▶ _Dataset items_:
- - - - - - -

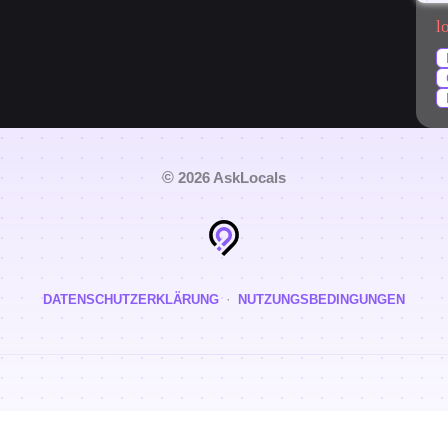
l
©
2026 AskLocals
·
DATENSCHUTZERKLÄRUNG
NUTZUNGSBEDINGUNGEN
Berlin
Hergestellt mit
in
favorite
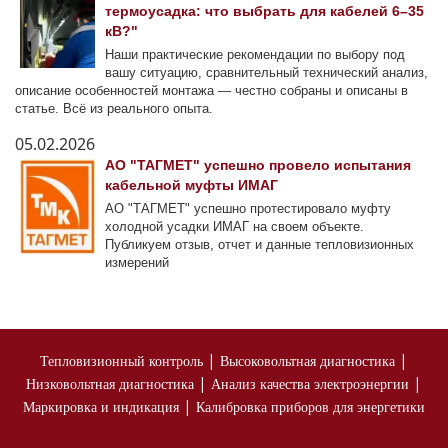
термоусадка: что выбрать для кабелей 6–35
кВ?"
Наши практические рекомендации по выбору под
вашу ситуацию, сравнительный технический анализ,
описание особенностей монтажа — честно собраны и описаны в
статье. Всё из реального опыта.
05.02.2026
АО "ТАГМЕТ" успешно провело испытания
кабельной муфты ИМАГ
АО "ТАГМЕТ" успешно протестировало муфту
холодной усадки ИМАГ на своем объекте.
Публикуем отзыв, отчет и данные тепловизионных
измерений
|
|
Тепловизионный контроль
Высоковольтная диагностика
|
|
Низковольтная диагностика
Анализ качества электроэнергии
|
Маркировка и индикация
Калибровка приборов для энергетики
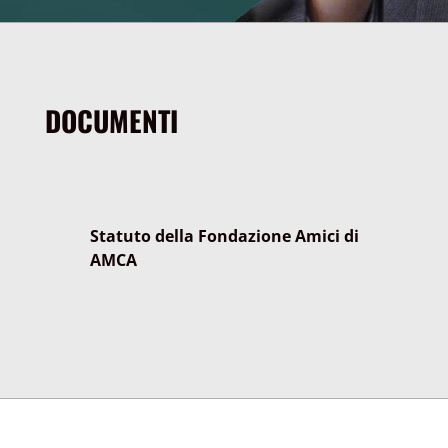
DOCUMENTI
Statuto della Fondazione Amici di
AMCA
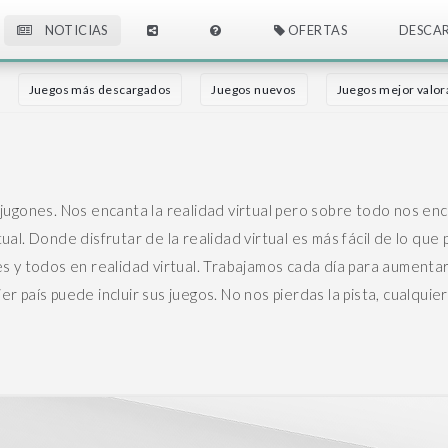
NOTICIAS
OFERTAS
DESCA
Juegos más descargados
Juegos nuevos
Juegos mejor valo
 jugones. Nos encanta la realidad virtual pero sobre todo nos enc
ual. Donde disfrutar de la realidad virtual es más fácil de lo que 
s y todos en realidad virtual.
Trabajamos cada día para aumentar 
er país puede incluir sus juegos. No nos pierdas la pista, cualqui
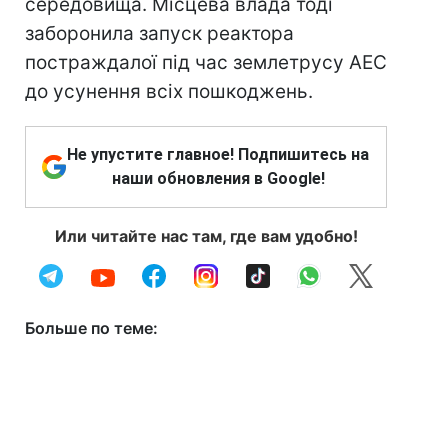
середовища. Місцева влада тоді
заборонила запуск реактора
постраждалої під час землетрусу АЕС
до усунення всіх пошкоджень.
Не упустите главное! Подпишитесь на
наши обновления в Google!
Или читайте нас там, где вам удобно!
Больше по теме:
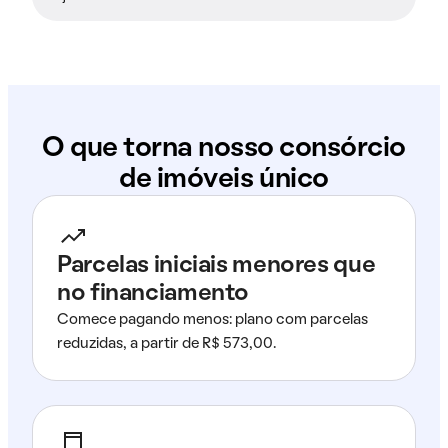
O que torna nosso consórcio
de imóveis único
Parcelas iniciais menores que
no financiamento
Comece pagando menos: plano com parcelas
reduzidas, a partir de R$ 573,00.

- - - - - - -

▶ _Work order_:
Write out all of the records above. Keep them exact and leave out the pictures.

▶ _Solution for this exercise_:
l
©
2026 AskLocals
·
DATENSCHUTZERKLÄRUNG
NUTZUNGSBEDINGUNGEN
Berlin
Hergestellt mit
in
favorite
термоусадка: что выбрать для кабелей 6–35
кВ?"
Наши практические рекомендации по выбору под
вашу ситуацию, сравнительный технический анализ,
описание особенностей монтажа — честно собраны и описаны в
статье. Всё из реального опыта.
05.02.2026
АО "ТАГМЕТ" успешно провело испытания
кабельной муфты ИМАГ
АО "ТАГМЕТ" успешно протестировало муфту
холодной усадки ИМАГ на своем объекте.
Публикуем отзыв, отчет и данные тепловизионных
измерений
|
|
Тепловизионный контроль
Высоковольтная диагностика
|
|
Низковольтная диагностика
Анализ качества электроэнергии
|
Маркировка и индикация
Калибровка приборов для энергетики
DOCUMENTI
Statuto della Fondazione Amici di
AMCA
NOTICIAS
OFERTAS
DESCA
Juegos más descargados
Juegos nuevos
Juegos mejor valo
 jugones. Nos encanta la realidad virtual pero sobre todo nos enc
ual. Donde disfrutar de la realidad virtual es más fácil de lo que 
s y todos en realidad virtual.
Trabajamos cada día para aumentar 
er país puede incluir sus juegos. No nos pierdas la pista, cualqui
середовища. Місцева влада тоді
заборонила запуск реактора
постраждалої під час землетрусу АЕС
до усунення всіх пошкоджень.
Не упустите главное! Подпишитесь на
наши обновления в Google!
Или читайте нас там, где вам удобно!
Больше по теме:
O que torna nosso consórcio
de imóveis único
Parcelas iniciais menores que
no financiamento
Comece pagando menos: plano com parcelas
reduzidas, a partir de R$ 573,00.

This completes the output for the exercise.